Our manufacturing Purchasing Managers’ Index (PMI), the first in Nigeria, picked up in October from 53.7 to 56.5. Our partner, NOI Polls, has gathered and compiled the data. The index is found in developed markets (such as the ISM’s in the US), larger emerging markets such as China, India and Brazil, and a few frontiers. It is based upon manufacturers’ responses to set questions on core variables in their businesses. In our case, it is not seasonally adjusted.
- PMIs, unlike the national accounts, are forward-looking indicators of sentiment, and traditionally released on the first working day of the new month. They can move financial markets in developed economies.
- In the unweighted model of our choice (the ISM’s), respondents are asked whether output, employment, new orders, suppliers’ delivery times and stocks of purchases have improved on the previous month, are unchanged or have declined. A headline reading of 50 is neutral. We have now posted twelve negative readings since our launch in April 2013 including three this year.
- Our sample is an accurate blend of large, medium-sized and small companies, based across the country.
- Four of the five sub-indices improved, and all ended in positive territory. The proportion of unchanged responses declined for four of the five sub-indices. The employment readings have been the weakest of the five for the past three years. Firms of all sizes may raise their production and even see a pick-up in new orders but are wary of adding to the payroll.

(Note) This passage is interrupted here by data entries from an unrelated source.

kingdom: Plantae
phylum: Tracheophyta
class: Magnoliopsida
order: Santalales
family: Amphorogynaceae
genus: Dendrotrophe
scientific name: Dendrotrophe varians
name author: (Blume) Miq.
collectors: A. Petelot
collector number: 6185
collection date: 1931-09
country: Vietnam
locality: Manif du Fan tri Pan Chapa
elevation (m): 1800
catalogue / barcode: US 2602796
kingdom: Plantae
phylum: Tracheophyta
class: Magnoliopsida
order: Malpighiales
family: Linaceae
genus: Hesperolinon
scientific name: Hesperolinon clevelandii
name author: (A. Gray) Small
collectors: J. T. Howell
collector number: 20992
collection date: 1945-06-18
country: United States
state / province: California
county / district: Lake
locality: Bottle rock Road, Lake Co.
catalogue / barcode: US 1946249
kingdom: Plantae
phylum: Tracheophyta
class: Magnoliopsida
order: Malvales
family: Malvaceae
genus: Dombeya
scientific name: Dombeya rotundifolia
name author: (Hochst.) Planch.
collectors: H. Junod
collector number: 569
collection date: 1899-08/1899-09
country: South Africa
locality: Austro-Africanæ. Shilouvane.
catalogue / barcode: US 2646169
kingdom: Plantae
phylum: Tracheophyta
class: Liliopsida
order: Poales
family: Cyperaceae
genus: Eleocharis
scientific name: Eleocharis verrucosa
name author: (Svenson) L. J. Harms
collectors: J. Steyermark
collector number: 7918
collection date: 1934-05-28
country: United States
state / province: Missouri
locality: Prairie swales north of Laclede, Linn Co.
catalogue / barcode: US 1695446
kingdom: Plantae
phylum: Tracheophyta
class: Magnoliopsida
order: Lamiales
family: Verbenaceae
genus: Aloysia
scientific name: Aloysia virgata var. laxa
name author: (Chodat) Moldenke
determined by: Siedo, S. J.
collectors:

- The national accounts for Q2 2018 show that manufacturing growth slowed to 0.7% y/y from 3.4% the previous quarter. The growth of its largest segment (food, beverages and tobacco) slowed to 1.2% y/y from 5.5%. Among its larger segments, the best performer was cement (3.8% y/y), which we attribute to public infrastructure spending, real and anticipated.
- The exercise includes questions triggered when a respondent has given the same answer for a sub-index for two successive quarters and then changes it for the third. The most common explanations in this report are the approach of the dry season, the expectation that farmers will have more cash to spend, and improved demand and access to raw materials.
- The latest results of the few listed consumer goods companies (with an exception or two) may suggest otherwise but we hope that the third successive above-water headline reading shows that the sector is turning the corner. A reading of 57.5 for new orders is encouraging.